Paddy Hirsch Mar 8, 2012
Lawmakers are considering yet another bill to ban insider trading. But the term "insider trading" seems open to interpretation. Senior Producer Paddy Hirsch helps us understand what it is and why it's a big deal. Angela Kim/Marketplace

Every eight years or so, it seems, the Congressional insider trading issue raises its head. This time round, the House has passed a bill banning insider trading by lawmakers, and there’s talk the Senate may simply wave it through. That sounds like good news, except that — like everything else up on Capitol Hill — the term “insider trading” appears somewhat open to interpretation.

So what is insider trading?

The key to insider trading is what’s called material non-public information. Insider trading takes place when a person in possession of material non-public information about a company buys or sells that company’s stock. Imagine a chicken farm owned by a company called OrgEgg. Don’t worry, it’s a free-range organic farm, where the birds roam free over several acres. Because the birds are happy and well fed, they produce vast quantities of eggs and OrgEgg makes pots of money and its stock goes up, up, up.

There are certain things that everyone knows about the farm. They know how many hens there are, what they eat and on average how many eggs they lay. This is in the OrgEgg annual report, and thus it’s all public information.
There are some things that only the company, the farmer and his hens know — such as the gauge of his shotgun, the times of day that he feeds the hens, and the names of the dogs that guard the henhouse. None of this is in the OrgEgg report, so it’s non-public information, but if someone found it out, it wouldn’t be a big deal.

Finally there’s the material non-public information. This is the stuff that the company wants to keep in-house and which someone could use to their advantage when buying or selling OrgEgg securities. For example, the fact that the farm is running out of grain and may have to switch to synthetic feed, which could affect both egg count and quality is material. The fact that more than 70 percent of the eggs are laid by a small group of hens, all of whom recently caught the flu, is material. The fact that the farm is expecting a delivery of a thousand new chickens is material.

It’s legal to know this stuff — after all, every hen in the house knows. It’s also legal to uncover it. There are a bunch of foxes who are always hanging around the place asking questions, and we’re pretty sure they know what’s up.

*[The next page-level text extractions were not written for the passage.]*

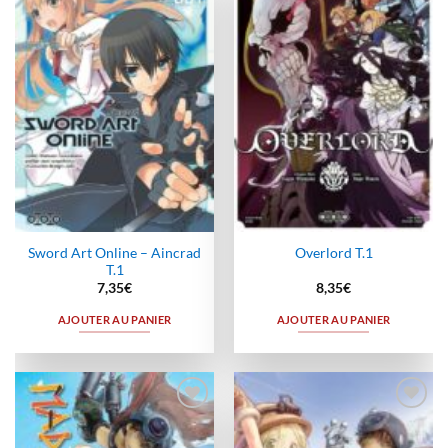
Ajouter
Ajouter
à la
à la
wishlist
wishlist
Sword Art Online – Aincrad
Overlord T.1
T.1
7,35
€
8,35
€
AJOUTER AU PANIER
AJOUTER AU PANIER
Ajouter
Ajouter
à la
à la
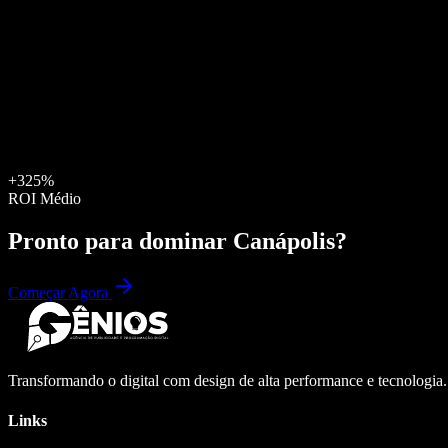
+325%
ROI Médio
Pronto para dominar
Canápolis
?
Começar Agora
Transformando o digital com design de alta performance e tecnologia
Links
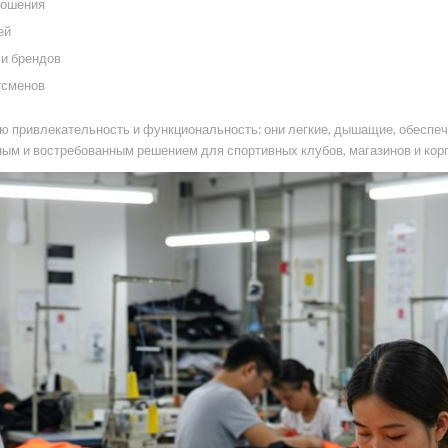
ношения
ей
 и брендов
ртсменов
ю привлекательность и функциональность: они легкие, дышащие, обеспе
ным и востребованным решением для спортивных клубов, магазинов и кор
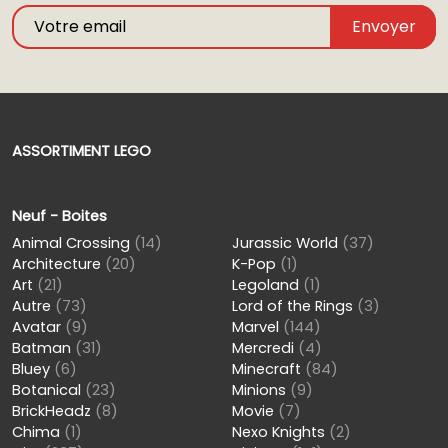
Envoyer
ASSORTIMENT LEGO
Neuf - Boites
Animal Crossing
(14)
Jurassic World
(37)
Architecture
(20)
K-Pop
(1)
Art
(21)
Legoland
(1)
Autre
(73)
Lord of the Rings
(3)
Avatar
(9)
Marvel
(144)
Batman
(31)
Mercredi
(4)
Bluey
(6)
Minecraft
(84)
Botanical
(23)
Minions
(9)
BrickHeadz
(8)
Movie
(7)
Chima
(1)
Nexo Knights
(2)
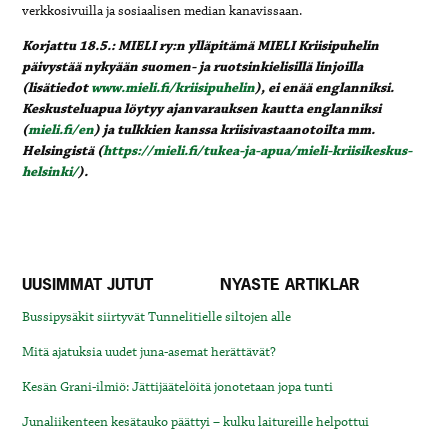
verkkosivuilla ja sosiaalisen median kanavissaan.
Korjattu 18.5.: MIELI ry:n ylläpitämä MIELI Kriisipuhelin
päivystää nykyään suomen- ja ruotsinkielisillä linjoilla
(lisätiedot
www.mieli.fi/kriisipuhelin
), ei enää englanniksi.
Keskusteluapua löytyy ajanvarauksen kautta englanniksi
(
mieli.fi/en
) ja tulkkien kanssa kriisivastaanotoilta mm.
Helsingistä (
https://mieli.fi/tukea-ja-apua/mieli-kriisikeskus-
helsinki/
).
UUSIMMAT JUTUT
NYASTE ARTIKLAR
Bussipysäkit siirtyvät Tunnelitielle siltojen alle
Mitä ajatuksia uudet juna-asemat herättävät?
Kesän Grani-ilmiö: Jättijäätelöitä jonotetaan jopa tunti
Junaliikenteen kesätauko päättyi – kulku laitureille helpottui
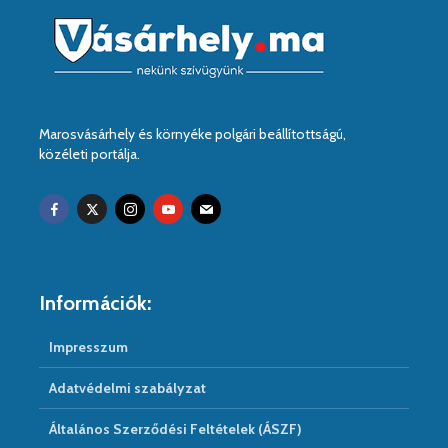
Marosvásárhely és környéke polgári beállítottságú,
közéleti portálja.
Információk:
Impresszum
Adatvédelmi szabályzat
Általános Szerződési Feltételek (ÁSZF)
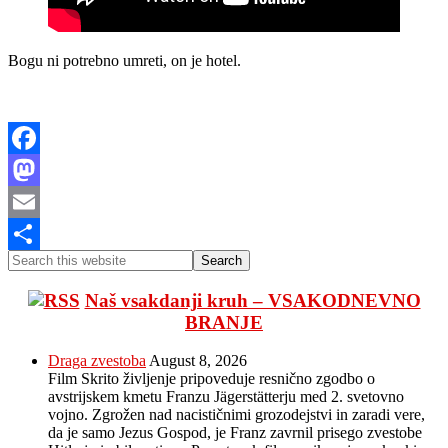
Bogu ni potrebno umreti, on je hotel.
Facebook
Mastodon
Email
Primary
Search
Share
this
Sidebar
website
Naš vsakdanji kruh – VSAKODNEVNO
BRANJE
Draga zvestoba
August 8, 2026
Film Skrito življenje pripoveduje resnično zgodbo o
avstrijskem kmetu Franzu Jägerstätterju med 2. svetovno
vojno. Zgrožen nad nacističnimi grozodejstvi in ​​zaradi vere,
da je samo Jezus Gospod, je Franz zavrnil prisego zvestobe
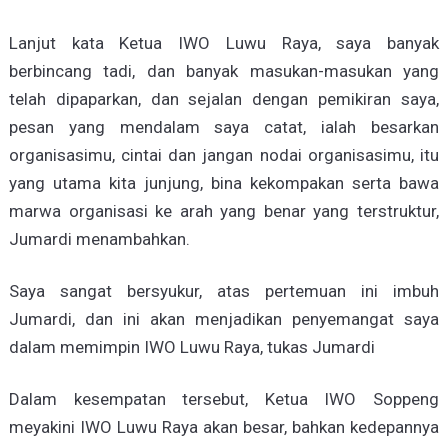
Lanjut kata Ketua IWO Luwu Raya, saya banyak
berbincang tadi, dan banyak masukan-masukan yang
telah dipaparkan, dan sejalan dengan pemikiran saya,
pesan yang mendalam saya catat, ialah besarkan
organisasimu, cintai dan jangan nodai organisasimu, itu
yang utama kita junjung, bina kekompakan serta bawa
marwa organisasi ke arah yang benar yang terstruktur,
Jumardi menambahkan.
Saya sangat bersyukur, atas pertemuan ini imbuh
Jumardi, dan ini akan menjadikan penyemangat saya
dalam memimpin IWO Luwu Raya, tukas Jumardi
Dalam kesempatan tersebut, Ketua IWO Soppeng
meyakini IWO Luwu Raya akan besar, bahkan kedepannya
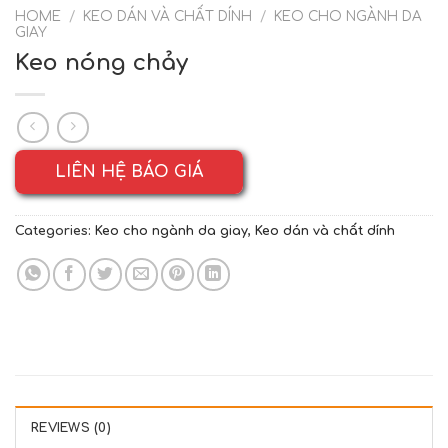
HOME
/
KEO DÁN VÀ CHẤT DÍNH
/
KEO CHO NGÀNH DA
GIAY
Keo nóng chảy
LIÊN HỆ BÁO GIÁ
Categories:
Keo cho ngành da giay
,
Keo dán và chất dính
REVIEWS (0)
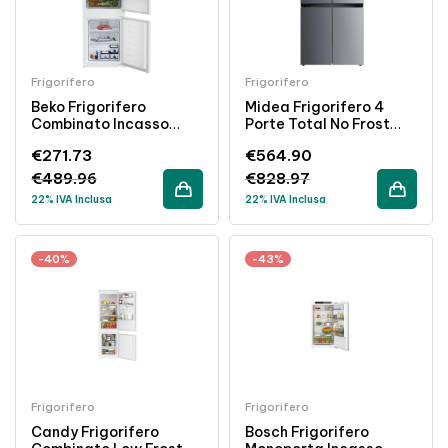
Frigorifero
Frigorifero
Beko Frigorifero
Midea Frigorifero 4
Combinato Incasso
Porte Total No Frost
262L Semi No Frost
492L Inox Classe
€
271.73
€
564.90
Classe E Bianco
Energetica E
€
489.96
€
828.97
22% IVA Inclusa
22% IVA Inclusa
-40%
-43%
Frigorifero
Frigorifero
Candy Frigorifero
Bosch Frigorifero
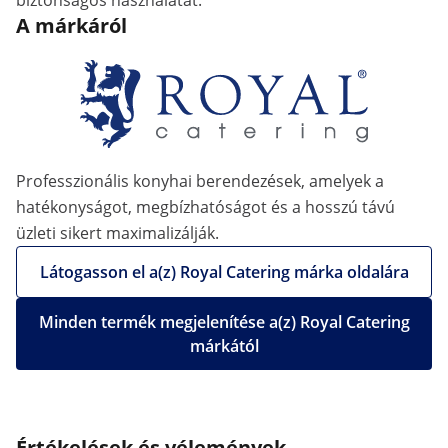
biztonságos használatát.
A márkáról
Professzionális konyhai berendezések, amelyek a
hatékonyságot, megbízhatóságot és a hosszú távú
üzleti sikert maximalizálják.
Látogasson el a(z) Royal Catering márka oldalára
Minden termék megjelenítése a(z) Royal Catering
márkától
Értékelések és vélemények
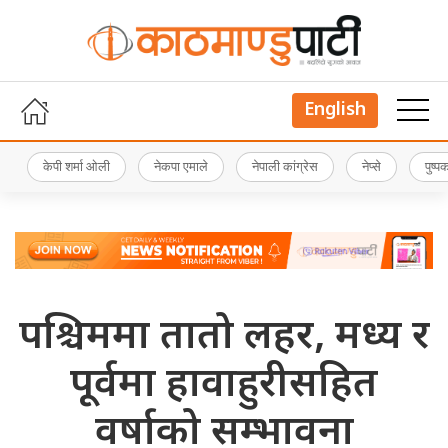
English
केपी शर्मा ओली
नेकपा एमाले
नेपाली कांग्रेस
नेप्से
पुष्
पश्चिममा तातो लहर, मध्य र
पूर्वमा हावाहुरीसहित
वर्षाको सम्भावना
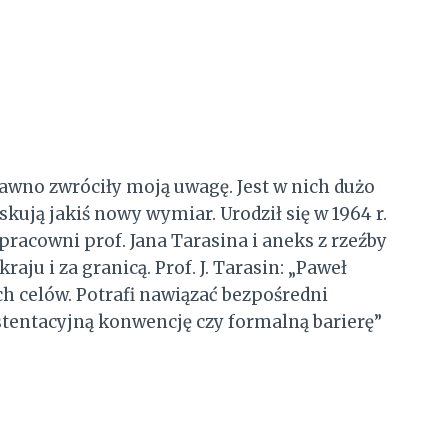
dawno zwróciły moją uwagę. Jest w nich dużo
kują jakiś nowy wymiar. Urodził się w 1964 r.
acowni prof. Jana Tarasina i aneks z rzeźby
u i za granicą. Prof. J. Tarasin: „Paweł
h celów. Potrafi nawiązać bezpośredni
stentacyjną konwencję czy formalną barierę”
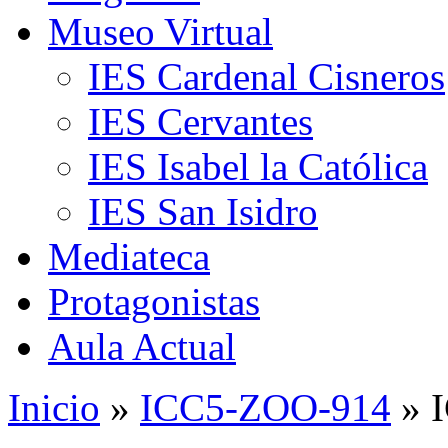
Museo Virtual
IES Cardenal Cisneros
IES Cervantes
IES Isabel la Católica
IES San Isidro
Mediateca
Protagonistas
Aula Actual
Inicio
»
ICC5-ZOO-914
» 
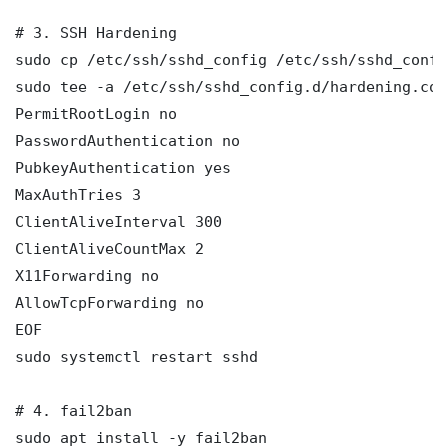
# 3. SSH Hardening

sudo cp /etc/ssh/sshd_config /etc/ssh/sshd_config
sudo tee -a /etc/ssh/sshd_config.d/hardening.con
PermitRootLogin no

PasswordAuthentication no

PubkeyAuthentication yes

MaxAuthTries 3

ClientAliveInterval 300

ClientAliveCountMax 2

X11Forwarding no

AllowTcpForwarding no

EOF

sudo systemctl restart sshd

# 4. fail2ban

sudo apt install -y fail2ban
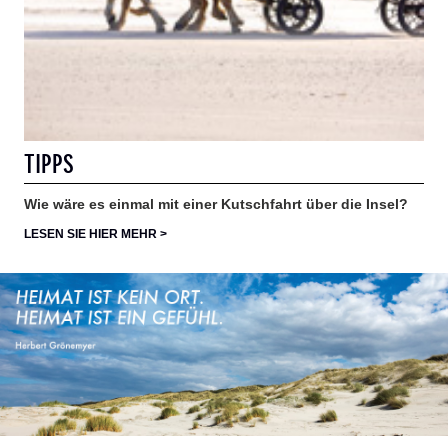
TIPPS
Wie wäre es einmal mit einer Kutschfahrt über die Insel?
LESEN SIE HIER MEHR >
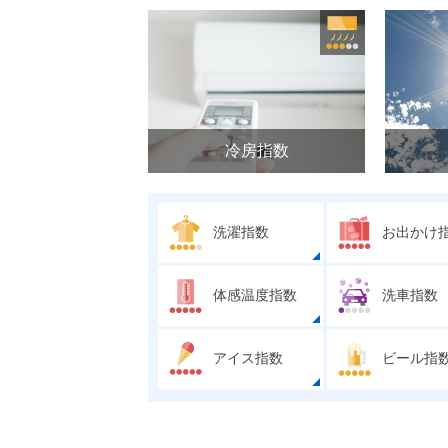
冷房指数
洗濯指数
お出かけ
体感温度指数
洗車指数
アイス指数
ビール指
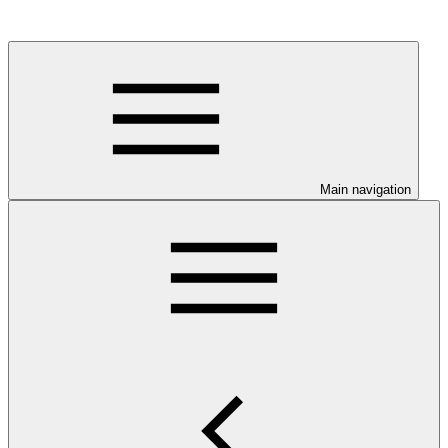
Main navigation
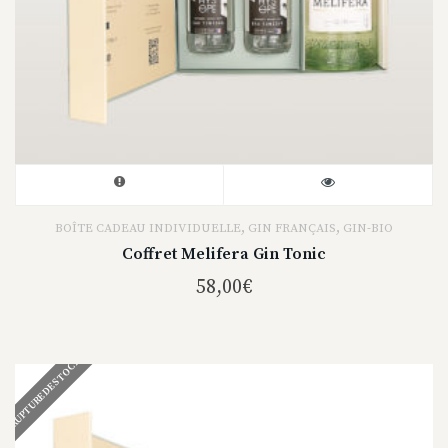
,
,
BOÎTE CADEAU INDIVIDUELLE
GIN FRANÇAIS
GIN-BIO
Coffret Melifera Gin Tonic
58,00
€
RUPTURE DE STOCK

What’s not legal is when you use that information to make money. For example, Chicken Joe might decide to call a friend in the next farm over, send him a few hundred bucks via PayPal and get him to short OrgEgg’s stock. When the news about the bird flu breaks, the stock crashes and Chicken Joe makes a bundle. That’s illegal.

Likewise, one of those sly foxes might hear about that hen delivery and nip down to see his broker and buy a bunch of OrgEgg stock. When the news of the delivery breaks, and the stock inevitably jumps, old Foxy walks off with a packet.

So what’s the big deal, you might ask. So what if someone with makes a trade based on information that she recognizes will affect the company’s share price and that no one knows about yet?

Well, for one this it’s unfair. Allowing people with inside information to trade on it leaves the rest of us at a disadvantage, and that’s not cool. For another, it can encourage corruption. If people with insider knowledge are allowed to trade on it, then people with influence over events or a company’s fortunes might be tempted to manipulate events so that they could profit from them. And that’s REALLY not cool.